First Minister Sturgeon on Saturday announced a four-point plan to protect Scotland's economy in the wake of June's vote for Britain to leave the European Union.
The Scottish National Party (SNP) leader said the devolved government in Edinburgh would set up a new board of trade, and a new trade envoy scheme and a new Scottish enterprise agency. She also said the government would establish a new office in Berlin to promote trade links with Scotland.
Some Conservative ministers in London's Westminster parliament have suggested a "hard Brexit," which could see the UK leave the EU's single market in return for greater border control. Speaking at a party conference in Glasgow, Sturgeon said Scotland would have to redouble efforts to make its economy attractive internationally.
"The difference between the Scottish and a Westminster government is this. They are retreating to the very fringes of Europe, we're staying at its very heart, where Scotland belongs," Sturgeon told delegates.
The first minister's efforts at forging a foreign policy for Scotland come after the disclosure earlier this month that she was forced to meet a junior German minister in a Berlin restaurant because he deemed it to be too diplomatically sensitive.
Single market vision
Sturgeon said her party would seek to "save the UK as a whole from the fate of a hard Brexit." However, she added that the SNP would propose new powers to keep Scotland in the single market, even if the UK left.
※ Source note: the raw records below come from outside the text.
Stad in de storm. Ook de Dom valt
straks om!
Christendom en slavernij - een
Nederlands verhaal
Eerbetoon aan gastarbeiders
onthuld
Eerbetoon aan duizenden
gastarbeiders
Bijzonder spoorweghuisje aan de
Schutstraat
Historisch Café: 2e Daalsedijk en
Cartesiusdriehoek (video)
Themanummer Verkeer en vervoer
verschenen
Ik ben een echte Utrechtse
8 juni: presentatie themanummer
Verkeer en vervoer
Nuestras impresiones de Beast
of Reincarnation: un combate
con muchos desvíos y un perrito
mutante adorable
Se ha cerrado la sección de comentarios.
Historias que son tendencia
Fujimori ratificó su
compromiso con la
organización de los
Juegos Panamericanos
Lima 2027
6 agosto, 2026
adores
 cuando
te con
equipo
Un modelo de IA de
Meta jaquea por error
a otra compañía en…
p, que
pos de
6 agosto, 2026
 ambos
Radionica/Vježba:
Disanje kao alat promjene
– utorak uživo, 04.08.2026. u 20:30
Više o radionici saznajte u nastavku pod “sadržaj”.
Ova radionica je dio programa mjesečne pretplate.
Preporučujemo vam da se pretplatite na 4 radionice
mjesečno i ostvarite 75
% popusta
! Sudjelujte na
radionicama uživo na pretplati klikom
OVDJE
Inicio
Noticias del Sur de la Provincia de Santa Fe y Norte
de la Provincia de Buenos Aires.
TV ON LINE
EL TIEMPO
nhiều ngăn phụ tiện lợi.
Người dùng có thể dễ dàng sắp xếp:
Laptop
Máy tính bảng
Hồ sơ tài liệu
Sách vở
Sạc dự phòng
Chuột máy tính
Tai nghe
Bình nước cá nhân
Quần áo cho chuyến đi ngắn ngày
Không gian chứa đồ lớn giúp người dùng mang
"If the Tory government rejects these efforts ... if it insists on taking Scotland down a path that hurts our economy, costs jobs, lowers our living standards and damages our reputation as an open, welcoming, diverse country ... then be in no doubt, Scotland must have the ability to choose a better future, and I will make sure that Scotland gets that chance."
Sturgeon slammed British Prime Minister Theresa May's Conservative Party as a party of exclusion because of its policies on refugees, and clampdowns on benefits for the disabled and unemployed.
The first minister also said she believed Scotland would become independent in her lifetime, but admitted that many still needed to be persuaded of the benefits. She opened the conference on Thursday with a promise to publish a draft bill for an independence referendum next week.
"If you remember just one word from my speech today, I want it to be this one. It begins with an 'I.' No, not that one! Not yet. The word I want you to remember is this - inclusion."